To this point, I had lived my life with certain theories. Some of these involved the perception I shot for. Convincing the world I was ok, and as long as it looked that way, all was good. I was successful! I mean, who does what I did if they have a problem?

It wasn’t but 2 weeks after the opening that I had broken yet another promise to myself. Another word that I would change for the better, health wise, once things calmed down. What had happened along the way was a change in my motives. The inspired chef who had dedicated his life to mystery baskets, menu writing, pleasing people’s palates, had altered his priorities. I was now surrounding myself in a career that embraced the way I liked to live. I could eat, drink, drink (not a typo), and be merry. Although it was a different story in the morning. It had become more about me. What I was getting out of it. Going from working a dead-end job just to pay bills, to finding a love for a career, had circled right back to doing it for the money and the lifestyle. Being a creative culinary mind ran a distant 2nd. I had deteriorated mentally & physically. It wasn’t until the man in the lab coat spoke to me as I lie in bed that my body was not well. I wasn’t yet to the point of being unable to heal, but that’s where I was headed. It brought all of the initial exterior problems into perspective.

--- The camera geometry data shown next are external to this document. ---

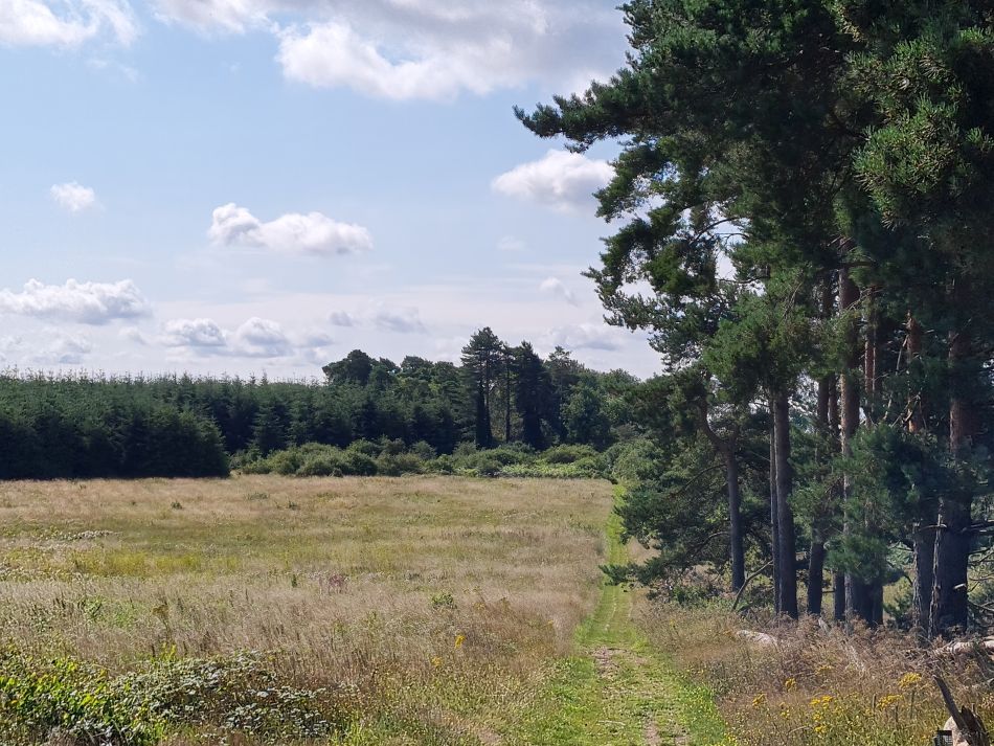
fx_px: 747
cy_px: 373
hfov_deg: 67.3
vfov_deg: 53.1
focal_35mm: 26
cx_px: 497
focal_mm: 5.4
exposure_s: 1/4505
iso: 50
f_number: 1.8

Luckily for me, this last broken promise would be the game changer. There would be no more living life in a way that would cost me what I had worked so hard for. I was going to get back on track, physically, mentally, and spiritually.

After some discussion with my partners, it was clear that certain things needed to happen for me to focus on these changes. Although I loved what we had built so much, it was best I stepped away. The restaurant was going to be a success, and I wanted to in no way jeopardize that. I separated from the restaurant, and put all of my energy & focus into getting me back, mind & body.

Throughout this process, it became clear that the field I was in is very enabling for someone of my personality. So, I had two options as I saw it:  change my career, or do what I need to do to get my priorities back. And thank God I was able to do just that. By following a few simple suggestions.

I found my legs again. I found my drive, my desire, my passion for my culinary life. I have remembered what it was that led me to the kitchen in the 1st place. I have adjusted and my motives are now realigned. I deal & react to life differently, and have a purpose.

To this day, I hold my chef’s knife again, embrace my creative side, and try my best on a daily basis to stay out of my own way.

Recalling working on the hot line in the restaurant world, the last thing you want is a returned dish. Hearing the chef or expeditor call for a “re-fire!” at first sound is a frustration; a feeling of failure. When, if you can put that aside, redo it with an even brighter outlook, it can be even more amazing than the first attempt. Sometimes, the experience of not doing it right is transformed into doing it better than you ever thought you could.

I see where I am in my journey today, and realize everything happens the way it’s supposed to. That said, I’d be naive to not realize what I am experiencing. It’s simply a re-fire of my career, and my life.